What the task requires: Put each line of text in the records below into a numbered list, skipping blank lines. Leave the pictures out of the answer.

[Items stored from a collection]
• • •

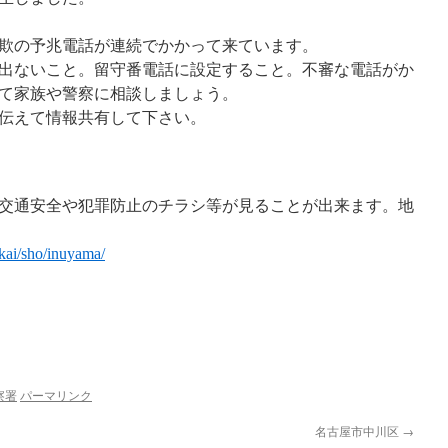
欺の予兆電話が連続でかかって来ています。
出ないこと。留守番電話に設定すること。不審な電話がか
て家族や警察に相談しましょう。
伝えて情報共有して下さい。
交通安全や犯罪防止のチラシ等が見ることが出来ます。地
okai/sho/inuyama/
察署
パーマリンク
名古屋市中川区
→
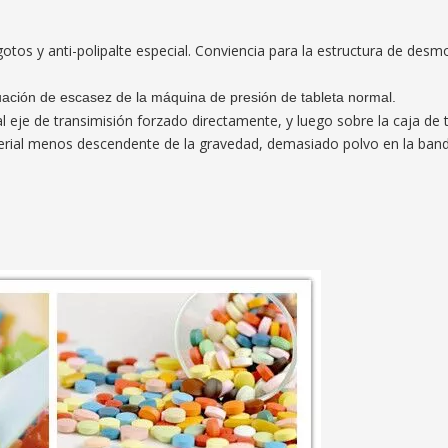
-gotos y anti-polipalte especial. Conviencia para la estructura de de
tuación de escasez de la máquina de presión de tableta normal.
al eje de transimisión forzado directamente, y luego sobre la caja de 
erial menos descendente de la gravedad, demasiado polvo en la band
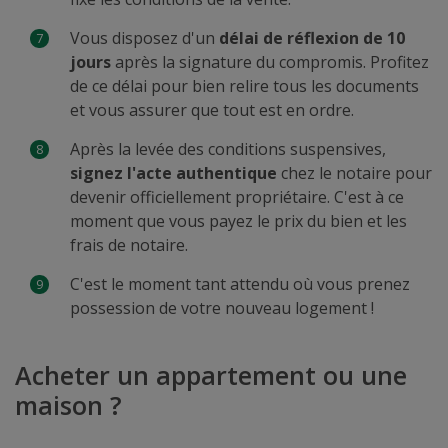
Vous disposez d'un
délai de réflexion de 10
jours
après la signature du compromis. Profitez
de ce délai pour bien relire tous les documents
et vous assurer que tout est en ordre.
Après la levée des conditions suspensives,
signez l'acte authentique
chez le notaire pour
devenir officiellement propriétaire. C'est à ce
moment que vous payez le prix du bien et les
frais de notaire.
C'est le moment tant attendu où vous prenez
possession de votre nouveau logement !
Acheter un appartement ou une
maison ?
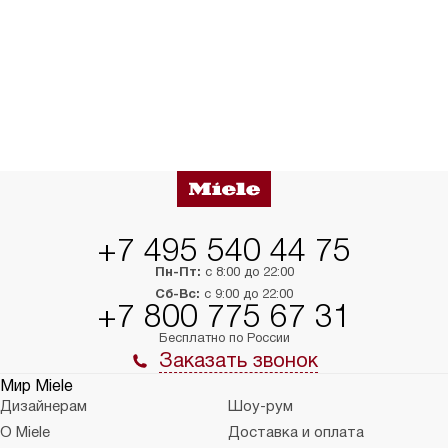
+7 495 540 44 75
Пн-Пт:
с 8:00 до 22:00
Сб-Вс:
с 9:00 до 22:00
+7 800 775 67 31
Бесплатно по России
Заказать звонок
Мир Miele
Дизайнерам
Шоу-рум
О Miele
Доставка и оплата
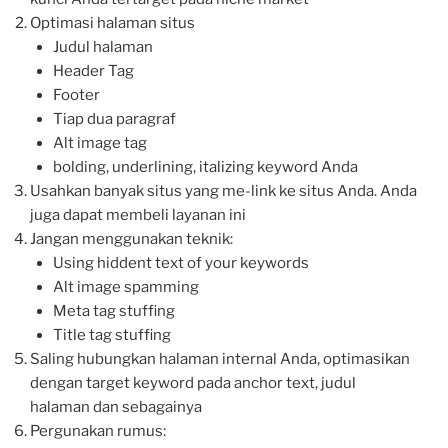
Optimasi halaman situs
Judul halaman
Header Tag
Footer
Tiap dua paragraf
Alt image tag
bolding, underlining, italizing keyword Anda
Usahkan banyak situs yang me-link ke situs Anda. Anda
juga dapat membeli layanan ini
Jangan menggunakan teknik:
Using hiddent text of your keywords
Alt image spamming
Meta tag stuffing
Title tag stuffing
Saling hubungkan halaman internal Anda, optimasikan
dengan target keyword pada anchor text, judul
halaman dan sebagainya
Pergunakan rumus:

• • •

Task output:
1. 欺の予兆電話が連続でかかって来ています。
2. 出ないこと。留守番電話に設定すること。不審な電話がか
3. て家族や警察に相談しましょう。
4. 伝えて情報共有して下さい。
5. 交通安全や犯罪防止のチラシ等が見ることが出来ます。地
6. okai/sho/inuyama/
7. 察署
8. パーマリンク
9. 名古屋市中川区
10. →
11. -gotos y anti-polipalte especial. Conviencia para la estructura de de
12. tuación de escasez de la máquina de presión de tableta normal.
13. al eje de transimisión forzado directamente, y luego sobre la caja de 
14. erial menos descendente de la gravedad, demasiado polvo en la band
15. Vous disposez d'un
16. délai de réflexion de 10
17. jours
18. après la signature du compromis. Profitez
19. de ce délai pour bien relire tous les documents
20. et vous assurer que tout est en ordre.
21. Après la levée des conditions suspensives,
22. signez l'acte authentique
23. chez le notaire pour
24. devenir officiellement propriétaire. C'est à ce
25. moment que vous payez le prix du bien et les
26. frais de notaire.
27. C'est le moment tant attendu où vous prenez
28. possession de votre nouveau logement !
29. Acheter un appartement ou une
30. maison ?
31. +7 495 540 44 75
32. Пн-Пт:
33. с 8:00 до 22:00
34. Сб-Вс:
35. с 9:00 до 22:00
36. +7 800 775 67 31
37. Бесплатно по России
38. Заказать звонок
39. Мир Miele
40. Дизайнерам
41. Шоу-рум
42. О Miele
43. Доставка и оплата
44. Optimasi halaman situs
45. Judul halaman
46. Header Tag
47. Footer
48. Tiap dua paragraf
49. Alt image tag
50. bolding, underlining, italizing keyword Anda
51. Usahkan banyak situs yang me-link ke situs Anda. Anda
52. juga dapat membeli layanan ini
53. Jangan menggunakan teknik:
54. Using hiddent text of your keywords
55. Alt image spamming
56. Meta tag stuffing
57. Title tag stuffing
58. Saling hubungkan halaman internal Anda, optimasikan
59. dengan target keyword pada anchor text, judul
60. halaman dan sebagainya
61. Pergunakan rumus:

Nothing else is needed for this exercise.